Belum Berubah

169 11 0
                                    

Bolehkah aku memilih awal cerita seperti apa dalam hidupku?
Lalu menulis jalannya sendiri seperti mauku. Dan, menentukan bagaimana akhir yang aku inginkan.

Tunggu!

Bukankah kematian akhir dari kehidupan.

Maka, ijinkan aku menutup mata dengan cara yang indah. Setelah menyerukan nama-Mu.

🍁🍁🍁

“Ayah, Aka kangen sama Ayah.”

Azlan tertawa mendengarkan ungkapan hati Dzakka secara berulang-ulang. Bisa mengendong anak ini kembali membuat hatinya menjadi tenang. Tidak ada yang ingin dia ungkapkan selain rasa bahagia bisa melepas rindu dengan Dzakka, yang telah dia anggap seperti anak sendiri. Mungkin kemarin dia masih tidak terpikirkan jika dia masih memiliki kesempatan untuk mengendong Dzakka. Dan, akhirnya kekhawatirannya tidak terjadi.

Sayup dia masih mendengar suara tangis dari dalam rumah. Ya, itu tangisan kebahagiaan setelah lama tidak bertemu. Azlan lebih memilih menepi, karena takut hatinya tergoyahkan kembali.

Tak berselang lama, sebuah mobil masuk ke pekarangan rumah dan langsung parkir. Azlan pun sudah tahu siapa yang akan turun dari mobil itu.

“Assalamualaikum.”

“Wa alaikumsalam, bagaimana perjalanannya tadi, Kak?” tanyanya, lalu menyalami tangan Jovan dan juga seorang wanita yang berjalan di belakangnya berganti.

“Alhamdulillah, lancar. Eh, Dzakka itu tidur?”

“Iya, Kak. Pasti dia capek, tadi habis lari-lari ngejar kelinci.”

Dahi Jovan mengerut. “Kelinci siapa?" Perasaan sebulan yang lalu masih tidak ada tanda-tanda keberadaan kelinci di rumah orang tuanya.

“Sebelum ke sini aku memang sengaja beliin buat Dzakka, dia dulu pernah bilang pengen punya boneka kelinci. Kayak yang di kartun yang sering dia tonton. Aku nggak tau nyarinya harus ke mana. Jadi ya, beliin yang beneran aja sekalian.”

Jovan mengangguk-angguk. “Trobosan baru yang bisa diterima,” ucap Jovan sambil menahan tawa.

Jovan pun masuk bersama Rena meninggalkan Azlan yang masih berdiri di tempat semula, demi menetralisir rasa malunya sebelum dia ikut masuk.

***

Suara tawa kini berganti memenuhi rumah yang sebelumnya hanya kesunyian yang menemani. Raut kebahagiaan terpancar di setiap wajah yang ada di sana. Tak terkecuali Aina yang masih dilanda rasa gugup.

“Kok, masih di sini? Ayo, ini sudah lewat waktunya makan siang.
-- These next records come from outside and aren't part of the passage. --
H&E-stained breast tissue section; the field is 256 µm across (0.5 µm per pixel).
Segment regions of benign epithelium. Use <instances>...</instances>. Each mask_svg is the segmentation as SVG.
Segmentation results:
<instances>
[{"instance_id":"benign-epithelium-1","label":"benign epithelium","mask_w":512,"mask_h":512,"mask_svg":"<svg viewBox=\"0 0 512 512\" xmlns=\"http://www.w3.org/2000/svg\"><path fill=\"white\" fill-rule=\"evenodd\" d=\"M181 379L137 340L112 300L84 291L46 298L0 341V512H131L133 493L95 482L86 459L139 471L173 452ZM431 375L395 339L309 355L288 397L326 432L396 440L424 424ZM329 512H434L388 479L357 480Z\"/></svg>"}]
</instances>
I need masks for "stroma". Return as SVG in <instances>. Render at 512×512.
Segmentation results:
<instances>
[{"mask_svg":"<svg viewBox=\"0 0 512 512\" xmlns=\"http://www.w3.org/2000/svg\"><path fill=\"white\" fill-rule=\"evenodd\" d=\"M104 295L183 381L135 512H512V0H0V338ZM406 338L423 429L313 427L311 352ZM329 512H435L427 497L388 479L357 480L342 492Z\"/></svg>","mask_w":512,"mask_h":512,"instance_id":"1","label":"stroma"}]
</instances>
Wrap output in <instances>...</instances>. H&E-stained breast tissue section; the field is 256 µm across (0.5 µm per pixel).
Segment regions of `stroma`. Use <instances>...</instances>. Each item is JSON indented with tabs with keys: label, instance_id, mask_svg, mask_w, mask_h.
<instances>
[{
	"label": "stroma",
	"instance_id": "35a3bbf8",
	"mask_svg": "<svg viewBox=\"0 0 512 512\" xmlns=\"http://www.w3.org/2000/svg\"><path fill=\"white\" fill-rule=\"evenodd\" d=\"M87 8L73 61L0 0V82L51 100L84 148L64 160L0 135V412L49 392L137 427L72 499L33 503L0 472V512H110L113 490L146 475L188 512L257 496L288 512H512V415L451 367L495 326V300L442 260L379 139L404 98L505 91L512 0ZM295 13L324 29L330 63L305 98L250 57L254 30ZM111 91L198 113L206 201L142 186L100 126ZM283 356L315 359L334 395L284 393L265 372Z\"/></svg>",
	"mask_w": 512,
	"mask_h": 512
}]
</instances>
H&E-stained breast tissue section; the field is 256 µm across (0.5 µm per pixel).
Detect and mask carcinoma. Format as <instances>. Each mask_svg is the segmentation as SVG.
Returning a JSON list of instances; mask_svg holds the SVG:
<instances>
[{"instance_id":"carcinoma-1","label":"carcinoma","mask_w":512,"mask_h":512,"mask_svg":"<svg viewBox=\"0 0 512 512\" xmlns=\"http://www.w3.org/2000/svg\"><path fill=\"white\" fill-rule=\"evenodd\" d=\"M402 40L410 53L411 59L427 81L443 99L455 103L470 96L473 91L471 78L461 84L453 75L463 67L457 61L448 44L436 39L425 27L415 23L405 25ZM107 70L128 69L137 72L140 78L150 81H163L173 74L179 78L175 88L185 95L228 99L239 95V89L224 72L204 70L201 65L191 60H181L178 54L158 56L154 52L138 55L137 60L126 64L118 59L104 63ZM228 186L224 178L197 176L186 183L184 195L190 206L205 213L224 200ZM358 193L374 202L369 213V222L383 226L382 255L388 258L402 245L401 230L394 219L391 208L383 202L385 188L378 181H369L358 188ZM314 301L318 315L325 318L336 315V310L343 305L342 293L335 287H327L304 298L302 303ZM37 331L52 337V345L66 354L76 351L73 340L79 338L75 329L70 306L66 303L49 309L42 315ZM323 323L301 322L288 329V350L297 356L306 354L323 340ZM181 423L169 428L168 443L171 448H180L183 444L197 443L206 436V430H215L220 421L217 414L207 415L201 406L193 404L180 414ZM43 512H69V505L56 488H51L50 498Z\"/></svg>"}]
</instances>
Kamu pasti bisa, kok,” ucap Rena memberi Aina semangat, seolah dia tahu apa yang sedang dirasakan oleh Aina.

“Iya, Mbak.”

Dirinya pun ikut berjalan di belakang Rena dengan membawa sepiring yang penuh dengan telur mata sapi. Rena langsung duduk di kursi samping Jovan. Menyisakan satu kursi yang berada di samping Azlan. Dengan berat hati dia harus duduk di sana.

“Wah, bau masakannya aja udah wangi, pasti rasanya enak.” Wajah Papa berbinar saat dirinya sudah menghidangkan masakan yang dimasak dirinya.